Where are they and how can they be booked?

Currently, Be Mate apartments are available in major cities, including London, New York, and Barcelona.

Additional markets where Room Mate already has hotels are under consideration, as well as cities where the chain expects to have a presence in future, such as Paris, London or Rome.

The group claims to have about 10’000 apartments in the network already, but only 100 to 200 per locations seem to be available on any specific date.

While about 80% of the apartments offered for rent are also listed on Airbnb, Be Mate has its own booking site, which charges property owners 15% and the guest 5%. (This can be compared to Airbnb which charges guests 6% to 12% and owners a minimum 3% for booking.)

Be Mate Apartments

Hotel services on tap

Besides the assurance of staying in apartments that have been subjected to some relatively strict selection criteria, guests also benefit from basic hotel services like 24-hour check-in, check-out and luggage handling.
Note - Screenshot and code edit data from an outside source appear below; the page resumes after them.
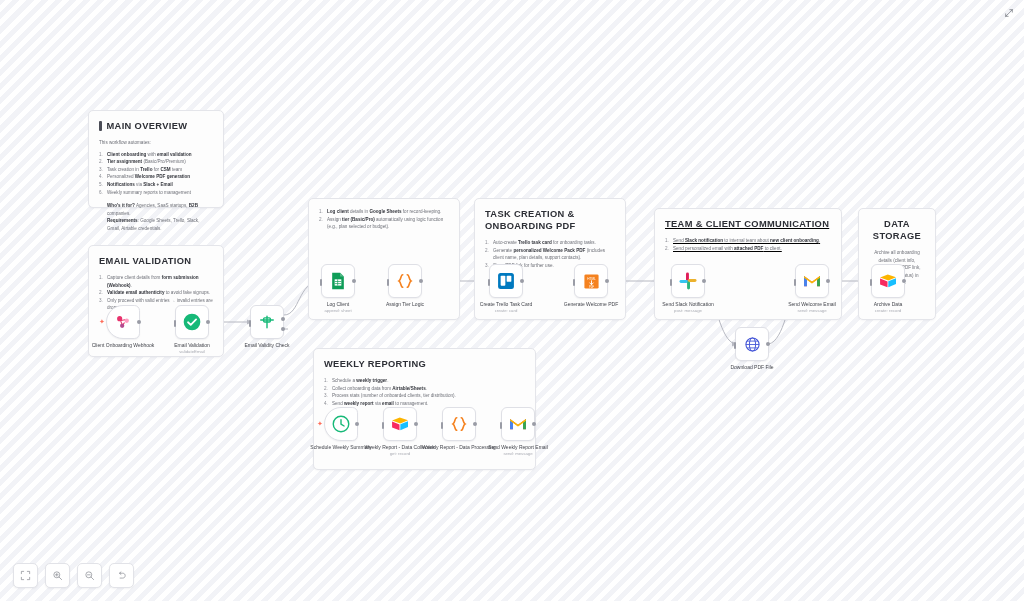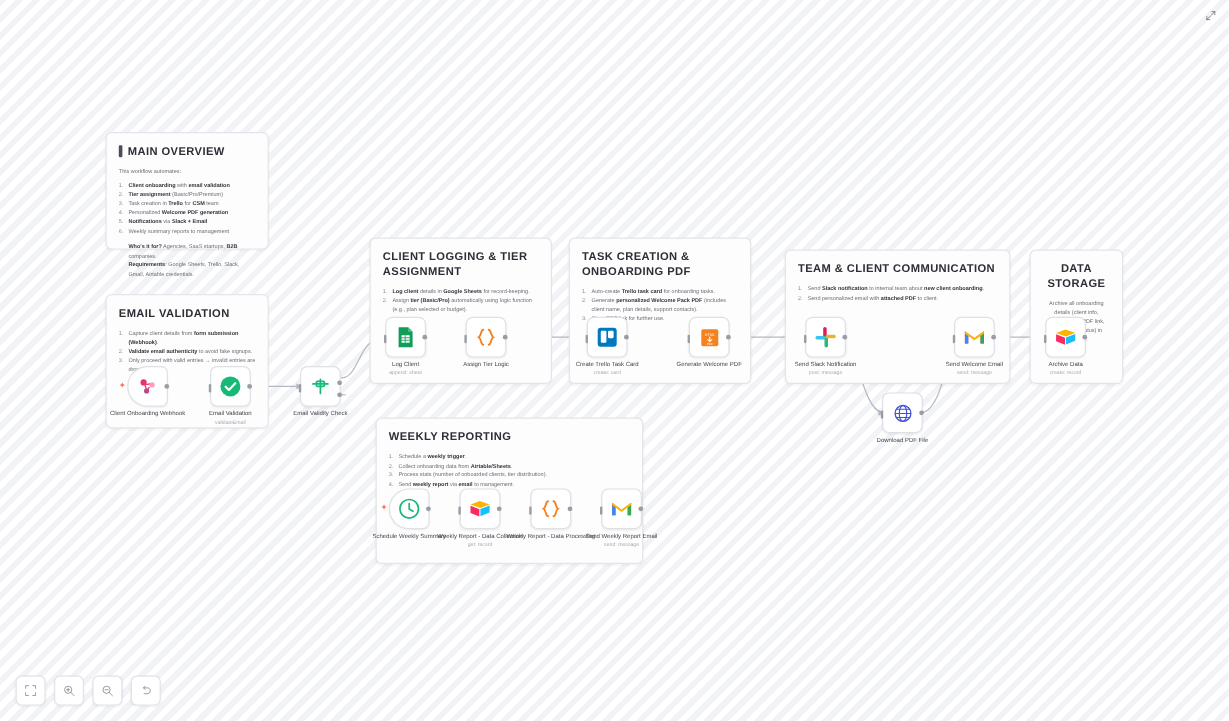--- a/index.html
+++ b/index.html
@@ -187,44 +187,41 @@
       <ol class="note-list">
         <li>Capture client details from <b>form submission (Webhook)</b>.</li>
         <li><b>Validate email authenticity</b> to avoid fake signups.</li>
         <li>Only proceed with valid entries → invalid entries are dropped.</li>
       </ol>
     </div>
   </div>
 
   <div class="note" style="left:308px; top:198px; width:152px; height:122px;">
     <div class="note-inner">
-      <div class="note-title">
-        <span>CLIENT LOGGING &amp; TIER ASSIGNMENT</span>
-      </div>
       <ol class="note-list">
         <li><b>Log client</b> details in <b>Google Sheets</b> for record-keeping.</li>
         <li>Assign <b>tier (Basic/Pro)</b> automatically using logic function (e.g., plan selected or budget).</li>
       </ol>
     </div>
   </div>
 
   <div class="note" style="left:474px; top:198px; width:152px; height:122px;">
     <div class="note-inner">
       <div class="note-title">
         <span>TASK CREATION &amp; ONBOARDING PDF</span>
       </div>
       <ol class="note-list">
         <li>Auto-create <b>Trello task card</b> for onboarding tasks.</li>
         <li>Generate <b>personalized Welcome Pack PDF</b> (includes client name, plan details, support contacts).</li>
         <li>Store PDF link for further use.</li>
       </ol>
     </div>
   </div>
 
-  <div class="note" style="left:654px; top:208px; width:188px; height:112px;">
+  <div class="note" style="left:654px; top:208px; width:188px; height:112px;text-decoration:underline;">
     <div class="note-inner">
       <div class="note-title">
         <span>TEAM &amp; CLIENT COMMUNICATION</span>
       </div>
       <ol class="note-list">
         <li>Send <b>Slack notification</b> to internal team about <b>new client onboarding</b>.</li>
         <li>Send personalized email with <b>attached PDF</b> to client.</li>
       </ol>
     </div>
   </div>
Additional services can be ordered and paid extra, such as daily room service, airport transfers and catering.

Also, the chain's WiMate device provides clients with 3G connection to mobile devices or laptops anywhere in the city and is free of charge.

The way forward?

It's too early to tell whether Be Mate's business model will be a roaring success or not.

But so far, the chain's seems to offer the best example of a fusion between standard hotel services and the new 'sharing economy'.

In any case, it's likely that the big international chains will move progressively to integrate alternative accommodation possibilities into their repertoire, as AccorHotels has already done to a certain extent.